The sale was a good start towards meeting my pledge to the UN Plant a Billion Trees Campaign. Trish bought lots of sale-priced trees and shrubs – she’s planting a sanctuary to complement the earthbrick home they’re building on their two-acre lifestyle block.
It’s the long Easter weekend and we’re spending the time at home. The weather’s fine but the temperatures are cooler – especially at night and a light ground fog greets us early these mornings. There’s lots of catch-up work to do and preparations for growing crops in the cooler months.
The tree that fell across the stream – the last of the flood debris, has been cleared. Himself and our neighbour ‘played’ with the chainsaw and the tractor. Much to his chagrin, two year-old grandson wasn’t allowed to help and had to spectate from a distance. Adults get to have all the fun even to dressing up and wearing red ear muffs and leather gloves!
Gardening convert son’s efforts are paying dividends. His recently planted gardens are producing lots of fresh green vegies. He prepared a new bed yesterday and raised it with wheelbarrow loads of rotted wood chippings and compost. Same son sowed rows of broccoli and carrot seeds. He’s annoyed about the white butterfly / caterpillar damage to his cauliflower seedlings.

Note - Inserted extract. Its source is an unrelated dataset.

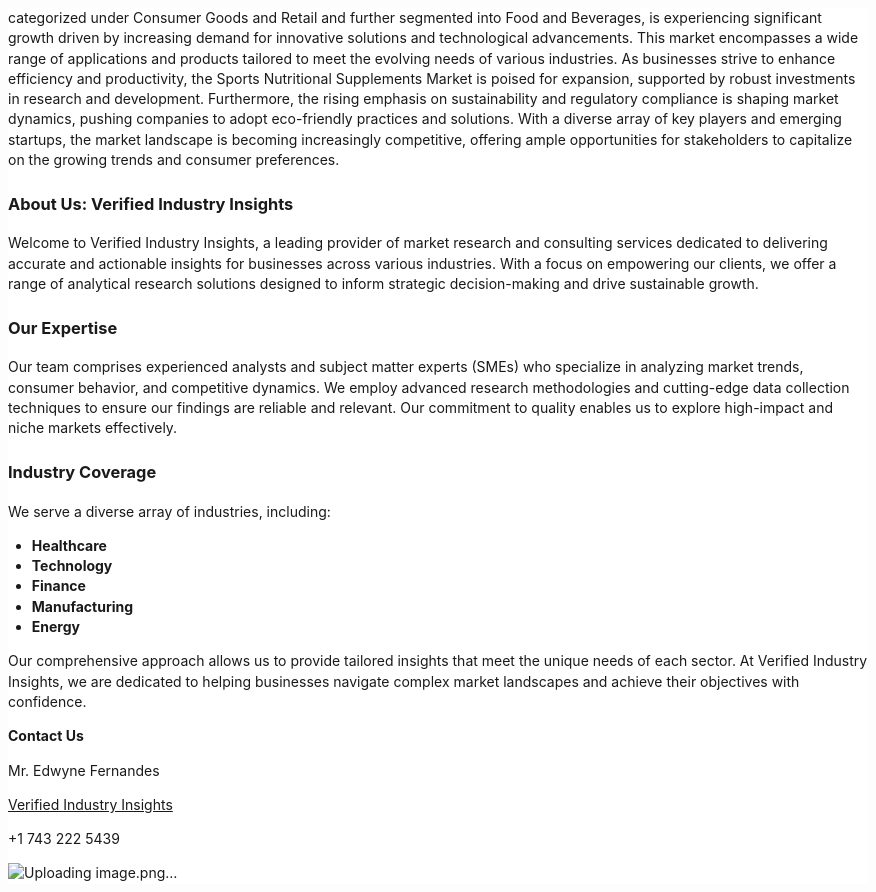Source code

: categorized under Consumer Goods and Retail and further segmented into Food and Beverages, is experiencing significant growth driven by increasing demand for innovative solutions and technological advancements. This market encompasses a wide range of applications and products tailored to meet the evolving needs of various industries. As businesses strive to enhance efficiency and productivity, the Sports Nutritional Supplements Market is poised for expansion, supported by robust investments in research and development. Furthermore, the rising emphasis on sustainability and regulatory compliance is shaping market dynamics, pushing companies to adopt eco-friendly practices and solutions. With a diverse array of key players and emerging startups, the market landscape is becoming increasingly competitive, offering ample opportunities for stakeholders to capitalize on the growing trends and consumer preferences.</p><h3>About Us: Verified Industry Insights</h3><p>Welcome to Verified Industry Insights, a leading provider of market research and consulting services dedicated to delivering accurate and actionable insights for businesses across various industries. With a focus on empowering our clients, we offer a range of analytical research solutions designed to inform strategic decision-making and drive sustainable growth.</p><h3>Our Expertise</h3><p>Our team comprises experienced analysts and subject matter experts (SMEs) who specialize in analyzing market trends, consumer behavior, and competitive dynamics. We employ advanced research methodologies and cutting-edge data collection techniques to ensure our findings are reliable and relevant. Our commitment to quality enables us to explore high-impact and niche markets effectively.</p><h3>Industry Coverage</h3><p>We serve a diverse array of industries, including:</p><ul><li><strong>Healthcare</strong></li><li><strong>Technology</strong></li><li><strong>Finance</strong></li><li><strong>Manufacturing</strong></li><li><strong>Energy</strong></li></ul><p>Our comprehensive approach allows us to provide tailored insights that meet the unique needs of each sector. At Verified Industry Insights, we are dedicated to helping businesses navigate complex market landscapes and achieve their objectives with confidence.</p><p><strong>Contact Us</strong></p><p>Mr. Edwyne Fernandes</p><p><a href="https://www.verifiedindustryinsights.com/">Verified Industry Insights</a></p><p>+1 743 222 5439</p>
![Uploading image.png…]()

The local garden centre phoned to let me know that three of the pohutukawa trees I’d ordered have arrived. It’s quite good timing as the ground is moist enough to dig planting holes. In a previous blog, I wrote about planning to plant trees as living connections as special living gifts that celebrate life events. Older son phoned last night to tell me there’s a 50% sale on fruit trees and that he’d managed to buy several fruit trees including an Egremont Russet apple, Omega plum, Snow White nectarine and two heritage fruit trees – a Clergeau pear and an apricot. I’ll get my friend to come along and bring their ute – sounds like there might be some bargains to be had.
I like to rotate where I grow the vegetables in my garden. I have no hard and fast rules and tend to do what my father did. He grew potatoes to clear the ground and condition the soil in preparation for another crop. It’s a common sense approach to organic principles of avoiding the build up of disease problems in the soil. The brassica seeds have sprouted in time to be planted for the winter months ahead. I’ll plant these where I grew the potatoes in rotted hay layered on newspaper.
The hay that was mixed with weathered animal manure is now a crumbly structure and is full of worms. The newspaper that I’d layed down before I planted the potatoes has broken down and is part of the organic matter.
As is my practice, I applied a dusting of dolomite lime in preparation for planting the broccoli, cabbages and cauliflower seedlings and I’ve spread more newspaper around the edges of the new growing beds to suppress weed growth.